═══ Teks Tersaji ═══

Bijak memilih Ustadz di era millenial

Rasanya lama sekali saya tidak "curcol" di blog ini, setelah kesibukan semester 1 yang cukup menguras waktu. Tulisan ini sengaja saya buat sebagai reminder diri saya pribadi agar kelak bisa lebih kritis lagi dalam memilih informasi yang baik di era saat ini. 
Mencuatnya kasus seorang yang katanya Ustadz berinisial EE yang diduga telah melecahkan nabi Muhammad SAW tak pelak membuat saya kecewa sekaligus bersyukur. Di satu sisi, saya kecewa kepada para netizen (warga net) yang dengan gampangnya menasbihkan seseorang menjadi Ustadz. Di sisi lainnya lagi, saya bersyukur karena keraguan saya selama ini terjawab alias sedari awal saya memang tidak yakin dengan kapasitas orang tersebut. Setidaknya ada hikmah yang bisa saya dan pembaca ambil dari kasus ini, supaya kita lebih kritis lagi. Dengan kata lain, kita jangan langsung menelan mentah-mentah setiap informasi yang masuk, tapi harus menyaringnya terlebih dahulu hingga bersih dan layak untuk dikonsumsi.

═══ Data Diperiksa ═══

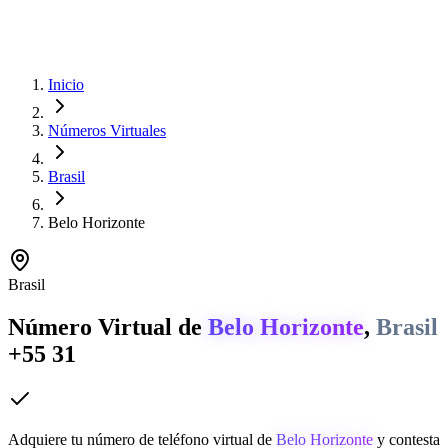
Inicio
Números Virtuales
Brasil
Belo Horizonte
Brasil
Número Virtual de
Belo Horizonte
,
Brasil
+55 31
Adquiere tu número de teléfono virtual de
Belo Horizonte
y contesta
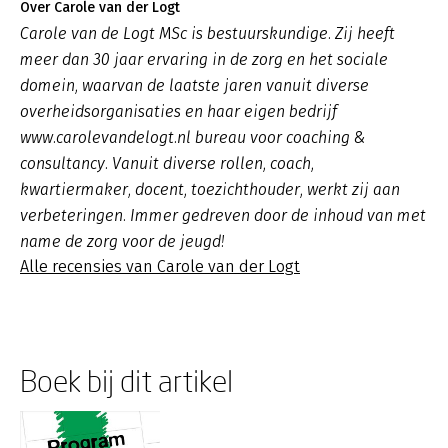
Over Carole van der Logt
Carole van de Logt MSc is bestuurskundige. Zij heeft
meer dan 30 jaar ervaring in de zorg en het sociale
domein, waarvan de laatste jaren vanuit diverse
overheidsorganisaties en haar eigen bedrijf
www.carolevandelogt.nl bureau voor coaching &
consultancy. Vanuit diverse rollen, coach,
kwartiermaker, docent, toezichthouder, werkt zij aan
verbeteringen. Immer gedreven door de inhoud van met
name de zorg voor de jeugd!
Alle recensies van Carole van der Logt
Boek bij dit artikel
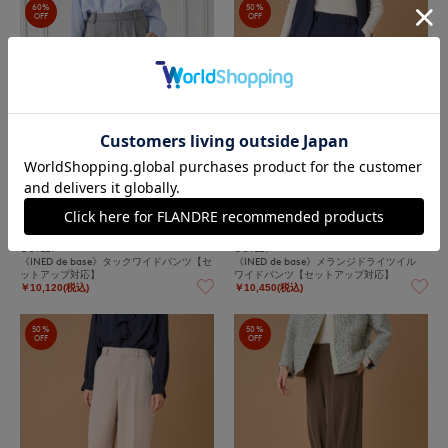
60%
50%
OFF
OFF
OUTLET
OUTLET
《INED de base》タックワイドパンツ【セ
《INED de base》メランジドライツイル
ットアップ対応】
ワイドパンツ【セットアップ対応】
￥10,120(税込)
￥10,450(税込)
50%
50%
OFF
OFF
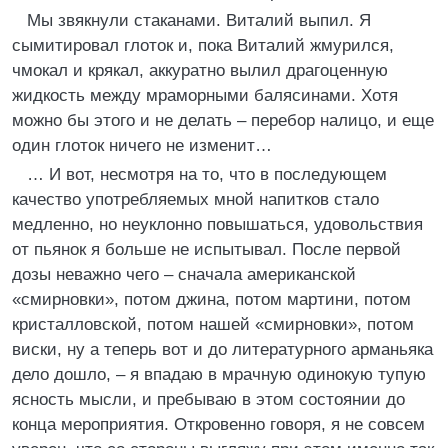
Мы звякнули стаканами. Виталий выпил. Я
сымитировал глоток и, пока Виталий жмурился,
чмокал и крякал, аккуратно вылил драгоценную
жидкость между мраморными балясинами. Хотя
можно бы этого и не делать – перебор налицо, и еще
один глоток ничего не изменит…
… И вот, несмотря на то, что в последующем
качество употребляемых мной напитков стало
медленно, но неуклонно повышаться, удовольствия
от пьянок я больше не испытывал. После первой
дозы неважно чего – сначала американской
«смирновки», потом джина, потом мартини, потом
кристалловской, потом нашей «смирновки», потом
виски, ну а теперь вот и до литературного арманьяка
дело дошло, – я впадаю в мрачную одинокую тупую
ясность мысли, и пребываю в этом состоянии до
конца мероприятия. Откровенно говоря, я не совсем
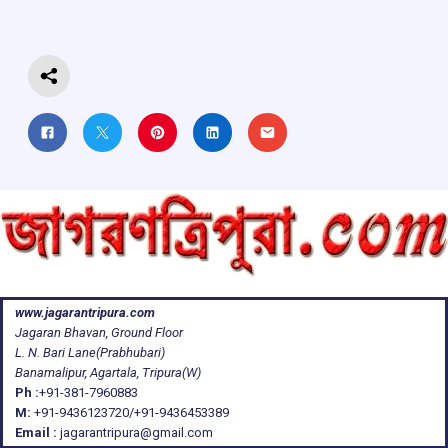
o
p
s
m
k
p
www.jagarantripura.com
Jagaran Bhavan, Ground Floor
L. N. Bari Lane(Prabhubari)
Banamalipur, Agartala, Tripura(W)
Ph :
+91-381-7960883
M:
+91-9436123720/+91-9436453389
Email :
jagarantripura@gmail.com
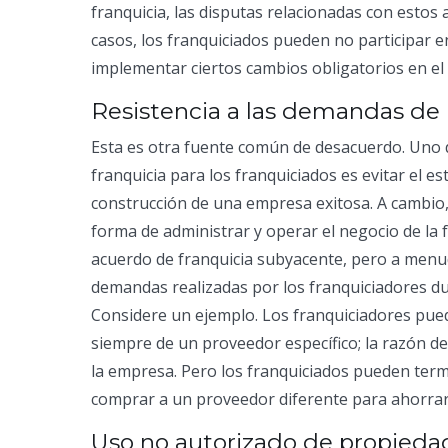
franquicia, las disputas relacionadas con esto
casos, los franquiciados pueden no participar
implementar ciertos cambios obligatorios en el 
Resistencia a las demandas de 
Esta es otra fuente común de desacuerdo. Uno de
franquicia para los franquiciados es evitar el es
construcción de una empresa exitosa. A cambio, 
forma de administrar y operar el negocio de la 
acuerdo de franquicia subyacente, pero a menudo
demandas realizadas por los franquiciadores du
Considere un ejemplo. Los franquiciadores pu
siempre de un proveedor específico; la razón de
la empresa. Pero los franquiciados pueden term
comprar a un proveedor diferente para ahorrar 
Uso no autorizado de propiedad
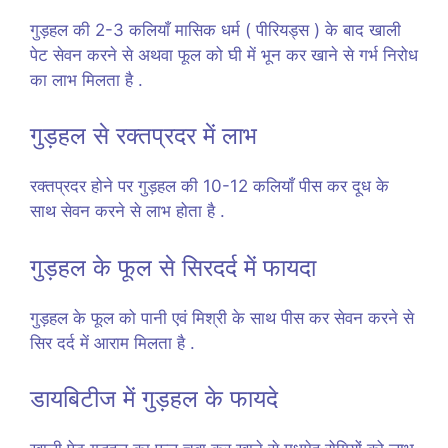
गुड़हल की 2-3 कलियाँ मासिक धर्म ( पीरियड्स ) के बाद खाली
पेट सेवन करने से अथवा फूल को घी में भून कर खाने से गर्भ निरोध
का लाभ मिलता है .
गुड़हल से रक्तप्रदर में लाभ
रक्तप्रदर होने पर गुड़हल की 10-12 कलियाँ पीस कर दूध के
साथ सेवन करने से लाभ होता है .
गुड़हल के फूल से सिरदर्द में फायदा
गुड़हल के फूल को पानी एवं मिश्री के साथ पीस कर सेवन करने से
सिर दर्द में आराम मिलता है .
डायबिटीज में गुड़हल के फायदे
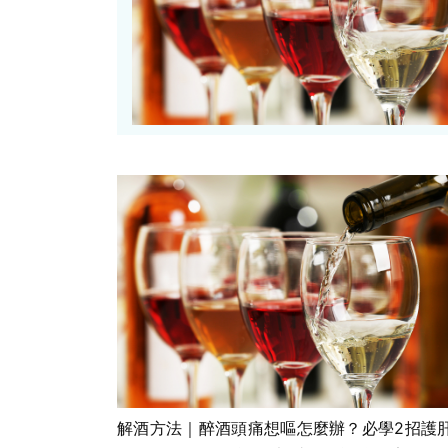
解酒方法｜醉酒頭痛想嘔怎麼辦？必學2招護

═══

▶ [Butir Tugas]: Tuliskan kembali tanpa perubahan bagian teks tentang memilih Ustadz di era millenial yang terletak di antara "Rasanya lama sekali saya" dan "era saat ini.", termasuk kedua bagian itu.

▶ [Penyelesaian]:
Rasanya lama sekali saya tidak "curcol" di blog ini, setelah kesibukan semester 1 yang cukup menguras waktu. Tulisan ini sengaja saya buat sebagai reminder diri saya pribadi agar kelak bisa lebih kritis lagi dalam memilih informasi yang baik di era saat ini.